İNÂD: Direnmek, muhâlefette (karşı çıkmakta) ısrar etmek. Kendini büyük görüp, hakkı, doğruyu kabul etmeme.
Allahü teâlânın en sevmediği kimse, hakkı kabûl etmemekte inâd edendir. (Hadîs-i şerîf-Berîka)
İnâd, riyâdan (gösterişten), kin tutmaktan, hased etmekten (çekememekten) veya hırstan doğar. (Hâdimî)
Ebû Cehl ve Ebû Leheb inâdlarından dolayı Muhammed aleyhisselâmın peygamber olduğuna inanmadılar. (Şeyhzâde)

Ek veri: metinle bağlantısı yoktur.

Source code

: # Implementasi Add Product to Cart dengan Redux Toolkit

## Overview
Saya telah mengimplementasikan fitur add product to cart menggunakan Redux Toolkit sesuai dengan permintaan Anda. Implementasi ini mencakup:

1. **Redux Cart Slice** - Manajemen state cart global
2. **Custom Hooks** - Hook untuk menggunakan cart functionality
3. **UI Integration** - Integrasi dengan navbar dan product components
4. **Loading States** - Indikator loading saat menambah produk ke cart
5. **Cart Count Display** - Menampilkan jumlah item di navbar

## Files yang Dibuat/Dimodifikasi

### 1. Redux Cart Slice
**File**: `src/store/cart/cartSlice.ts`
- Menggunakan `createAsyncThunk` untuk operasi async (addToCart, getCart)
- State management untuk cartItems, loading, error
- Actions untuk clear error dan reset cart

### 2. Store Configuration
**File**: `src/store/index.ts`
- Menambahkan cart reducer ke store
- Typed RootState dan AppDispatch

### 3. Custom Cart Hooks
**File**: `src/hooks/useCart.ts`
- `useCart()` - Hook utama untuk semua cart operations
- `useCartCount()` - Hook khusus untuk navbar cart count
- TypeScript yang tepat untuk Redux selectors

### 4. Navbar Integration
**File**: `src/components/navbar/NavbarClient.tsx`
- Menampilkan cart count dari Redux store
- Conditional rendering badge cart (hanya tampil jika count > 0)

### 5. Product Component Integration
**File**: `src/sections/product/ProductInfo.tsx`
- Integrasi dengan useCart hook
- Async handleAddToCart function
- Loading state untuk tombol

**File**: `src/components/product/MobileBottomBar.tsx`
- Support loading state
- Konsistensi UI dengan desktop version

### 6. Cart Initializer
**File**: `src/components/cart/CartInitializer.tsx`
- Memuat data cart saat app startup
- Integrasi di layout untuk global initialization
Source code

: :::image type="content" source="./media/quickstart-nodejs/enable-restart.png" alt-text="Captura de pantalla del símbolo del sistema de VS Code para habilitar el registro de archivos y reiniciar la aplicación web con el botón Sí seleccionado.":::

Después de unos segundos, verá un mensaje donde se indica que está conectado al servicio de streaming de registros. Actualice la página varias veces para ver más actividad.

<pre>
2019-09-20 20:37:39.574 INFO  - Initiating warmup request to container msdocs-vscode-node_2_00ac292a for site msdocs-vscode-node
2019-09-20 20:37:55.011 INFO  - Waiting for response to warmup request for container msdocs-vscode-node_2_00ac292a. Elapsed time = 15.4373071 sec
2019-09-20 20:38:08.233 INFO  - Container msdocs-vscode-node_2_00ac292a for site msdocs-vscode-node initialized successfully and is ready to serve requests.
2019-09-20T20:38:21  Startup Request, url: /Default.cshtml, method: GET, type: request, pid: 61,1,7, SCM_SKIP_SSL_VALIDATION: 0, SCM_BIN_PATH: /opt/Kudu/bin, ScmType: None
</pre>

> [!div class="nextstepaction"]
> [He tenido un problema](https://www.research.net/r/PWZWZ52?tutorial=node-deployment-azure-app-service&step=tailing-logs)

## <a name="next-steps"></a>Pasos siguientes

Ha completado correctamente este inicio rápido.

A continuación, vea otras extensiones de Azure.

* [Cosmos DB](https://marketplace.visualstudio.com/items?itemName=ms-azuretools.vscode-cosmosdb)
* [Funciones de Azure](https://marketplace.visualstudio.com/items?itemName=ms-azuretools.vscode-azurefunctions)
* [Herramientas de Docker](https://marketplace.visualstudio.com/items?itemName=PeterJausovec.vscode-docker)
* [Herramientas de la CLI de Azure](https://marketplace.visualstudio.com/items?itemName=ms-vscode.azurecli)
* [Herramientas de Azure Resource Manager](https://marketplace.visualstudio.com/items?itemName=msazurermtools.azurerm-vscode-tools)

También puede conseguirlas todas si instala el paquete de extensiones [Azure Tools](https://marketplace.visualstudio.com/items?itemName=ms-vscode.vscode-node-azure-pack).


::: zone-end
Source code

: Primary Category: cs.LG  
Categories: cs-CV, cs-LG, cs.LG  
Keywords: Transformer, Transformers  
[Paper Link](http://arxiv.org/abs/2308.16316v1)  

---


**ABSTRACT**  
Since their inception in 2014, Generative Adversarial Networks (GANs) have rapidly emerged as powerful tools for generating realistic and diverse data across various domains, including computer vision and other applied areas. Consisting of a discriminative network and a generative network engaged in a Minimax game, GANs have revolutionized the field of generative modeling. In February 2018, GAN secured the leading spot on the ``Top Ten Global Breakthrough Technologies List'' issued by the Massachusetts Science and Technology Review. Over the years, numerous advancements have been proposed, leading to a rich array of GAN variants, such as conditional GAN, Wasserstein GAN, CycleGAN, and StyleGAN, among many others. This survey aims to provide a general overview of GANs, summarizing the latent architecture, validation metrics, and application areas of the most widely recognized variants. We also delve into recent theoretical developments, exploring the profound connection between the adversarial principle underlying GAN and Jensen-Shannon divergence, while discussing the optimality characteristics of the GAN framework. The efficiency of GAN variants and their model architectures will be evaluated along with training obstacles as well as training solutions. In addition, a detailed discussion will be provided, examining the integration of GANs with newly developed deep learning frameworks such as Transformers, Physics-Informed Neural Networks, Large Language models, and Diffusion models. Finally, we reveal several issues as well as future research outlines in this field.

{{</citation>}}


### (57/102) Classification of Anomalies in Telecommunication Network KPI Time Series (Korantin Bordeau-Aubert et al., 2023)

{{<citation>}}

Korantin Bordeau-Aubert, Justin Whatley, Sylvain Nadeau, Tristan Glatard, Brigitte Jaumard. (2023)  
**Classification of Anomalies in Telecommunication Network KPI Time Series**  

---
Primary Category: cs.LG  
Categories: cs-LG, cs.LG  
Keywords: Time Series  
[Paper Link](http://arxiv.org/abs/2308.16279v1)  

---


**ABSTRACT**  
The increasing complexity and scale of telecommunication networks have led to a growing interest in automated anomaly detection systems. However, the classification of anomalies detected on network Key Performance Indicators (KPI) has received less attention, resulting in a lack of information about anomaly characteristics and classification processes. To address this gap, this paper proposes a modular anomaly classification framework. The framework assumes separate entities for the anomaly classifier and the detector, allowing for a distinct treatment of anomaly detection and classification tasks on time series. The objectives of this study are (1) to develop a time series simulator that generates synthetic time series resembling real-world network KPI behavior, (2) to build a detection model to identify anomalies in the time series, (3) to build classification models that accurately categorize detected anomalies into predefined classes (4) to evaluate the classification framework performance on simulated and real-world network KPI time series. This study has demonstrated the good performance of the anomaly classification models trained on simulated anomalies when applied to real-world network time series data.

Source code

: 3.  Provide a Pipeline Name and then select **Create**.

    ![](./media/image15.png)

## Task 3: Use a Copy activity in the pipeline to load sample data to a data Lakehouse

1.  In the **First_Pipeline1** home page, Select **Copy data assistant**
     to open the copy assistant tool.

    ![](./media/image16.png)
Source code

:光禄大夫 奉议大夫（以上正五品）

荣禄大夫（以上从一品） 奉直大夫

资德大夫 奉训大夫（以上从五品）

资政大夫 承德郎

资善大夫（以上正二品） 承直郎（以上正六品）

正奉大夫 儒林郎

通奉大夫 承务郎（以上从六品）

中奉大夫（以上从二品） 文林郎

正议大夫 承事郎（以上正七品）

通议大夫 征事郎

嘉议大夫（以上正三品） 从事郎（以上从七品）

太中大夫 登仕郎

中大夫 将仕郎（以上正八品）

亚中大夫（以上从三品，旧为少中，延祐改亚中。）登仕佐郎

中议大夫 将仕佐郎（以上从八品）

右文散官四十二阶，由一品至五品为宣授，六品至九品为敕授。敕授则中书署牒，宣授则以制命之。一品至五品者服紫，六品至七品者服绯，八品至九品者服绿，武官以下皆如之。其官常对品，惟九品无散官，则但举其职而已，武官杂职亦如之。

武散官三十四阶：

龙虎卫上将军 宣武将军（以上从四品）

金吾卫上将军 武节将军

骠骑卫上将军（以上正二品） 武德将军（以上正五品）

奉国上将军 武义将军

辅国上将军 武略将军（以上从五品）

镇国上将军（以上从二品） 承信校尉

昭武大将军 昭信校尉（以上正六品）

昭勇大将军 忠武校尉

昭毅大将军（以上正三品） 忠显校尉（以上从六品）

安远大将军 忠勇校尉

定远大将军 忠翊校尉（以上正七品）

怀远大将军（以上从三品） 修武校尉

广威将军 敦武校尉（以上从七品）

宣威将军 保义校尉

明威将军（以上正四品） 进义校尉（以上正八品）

İnsanda, aşk, nefret, inat, öfke, endişe, hırs, şehvet gibi binlerce hissiyat vardır. İnsan, bu duyguları yaratıldığı istikamette kullanmakla sorumludur. Örneğin, ateşin yakma özelliğini yok edemezsiniz. Allah’ın bir nimet olarak yarattığı ateşi, yaratıldığı yönde kullanarak kendimize hizmetçi yapmamız gerekirken, yanlış yerde kullanarak düşman etmek nasıl yanlış ise; Allah’ın bize bir ihsan ve ikram olarak verdiği duyguları da yaratıldığı istikamette kullanmak gerekir.